*Your goal*:
Reproduce the following records verbatim, line for line, omitting the pictures from your answer.

::::::::::

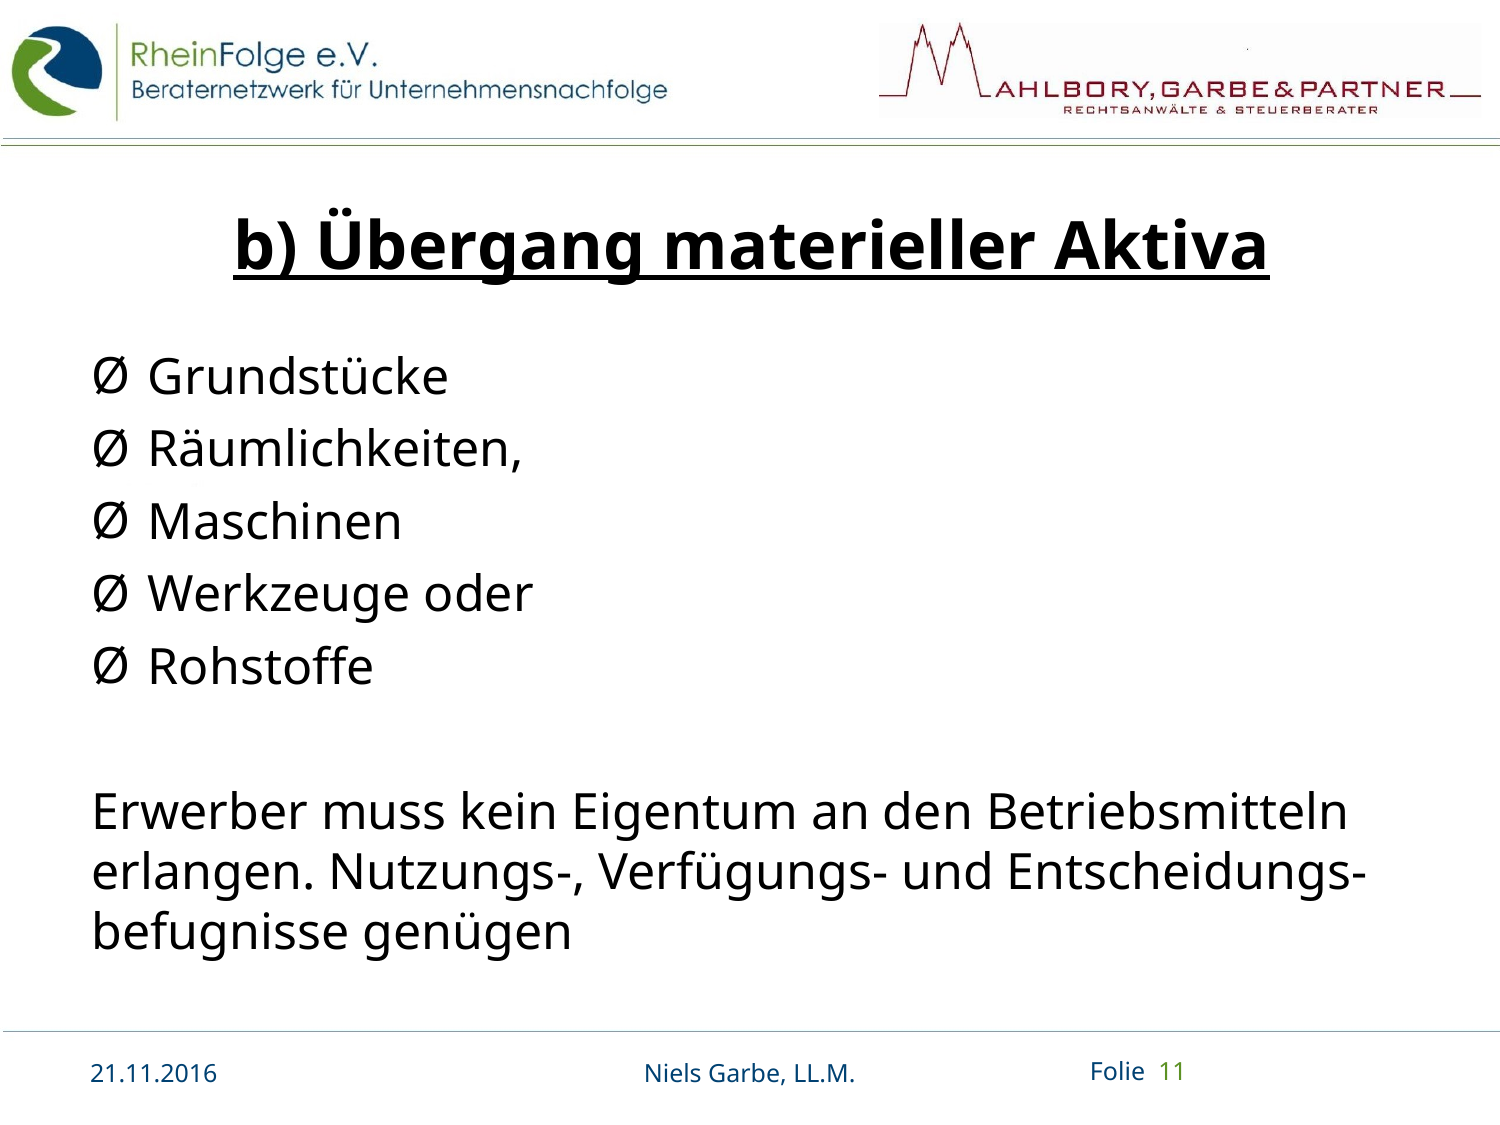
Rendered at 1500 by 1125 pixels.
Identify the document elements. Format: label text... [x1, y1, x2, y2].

title b) Übergang materieller Aktiva [76, 149, 1427, 336]
text_box Niels Garbe, LL.M. [512, 1046, 988, 1103]
text_box Folie ‹Nr.› [1074, 1046, 1426, 1103]
text_box 21.11.2016 [75, 1042, 426, 1103]
list Grundstücke Räumlichkeiten, Maschinen Werkzeuge oder Rohstoffe Erwerber muss kein Eigentum an den Betriebsmitteln erlangen. Nutzungs-, Verfügungs- und Entscheidungs-befugnisse genügen [76, 336, 1427, 1046]
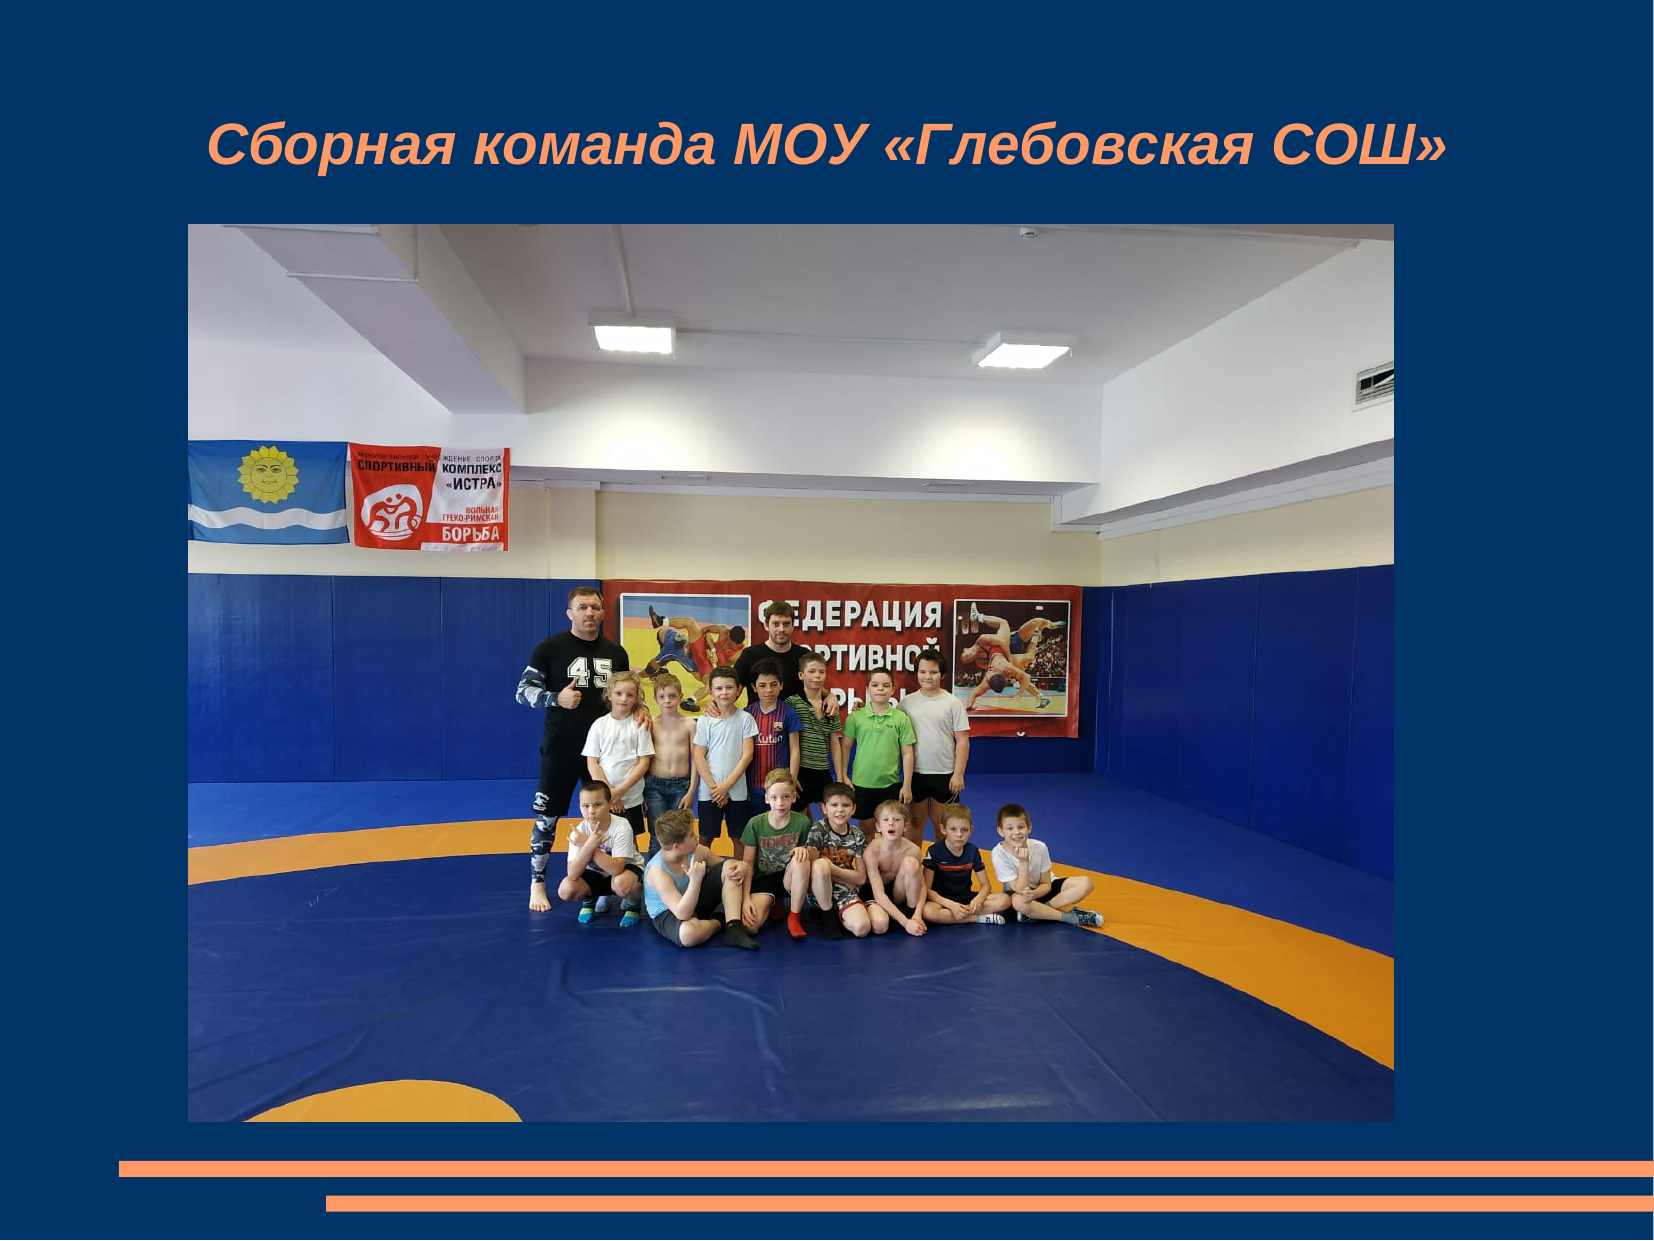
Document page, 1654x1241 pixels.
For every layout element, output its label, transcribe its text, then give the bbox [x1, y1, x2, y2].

title Сборная команда МОУ «Глебовская СОШ» [205, 40, 1619, 249]
picture [188, 224, 1394, 1123]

::::::::::

*Response to the exercise*:
Rendered at 1500 by 1125 pixels.
Identify the document elements. Format: label text... [x1, y1, x2, y2].

title b) Übergang materieller Aktiva [76, 149, 1427, 336]
text_box Niels Garbe, LL.M. [512, 1046, 988, 1103]
text_box Folie ‹Nr.› [1074, 1046, 1426, 1103]
text_box 21.11.2016 [75, 1042, 426, 1103]
list Grundstücke Räumlichkeiten, Maschinen Werkzeuge oder Rohstoffe Erwerber muss kein Eigentum an den Betriebsmitteln erlangen. Nutzungs-, Verfügungs- und Entscheidungs-befugnisse genügen [76, 336, 1427, 1046]
Document page, 1654x1241 pixels.
For every layout element, output its label, transcribe its text, then give the bbox [x1, y1, x2, y2].

title Сборная команда МОУ «Глебовская СОШ» [205, 40, 1619, 249]
picture [188, 224, 1394, 1123]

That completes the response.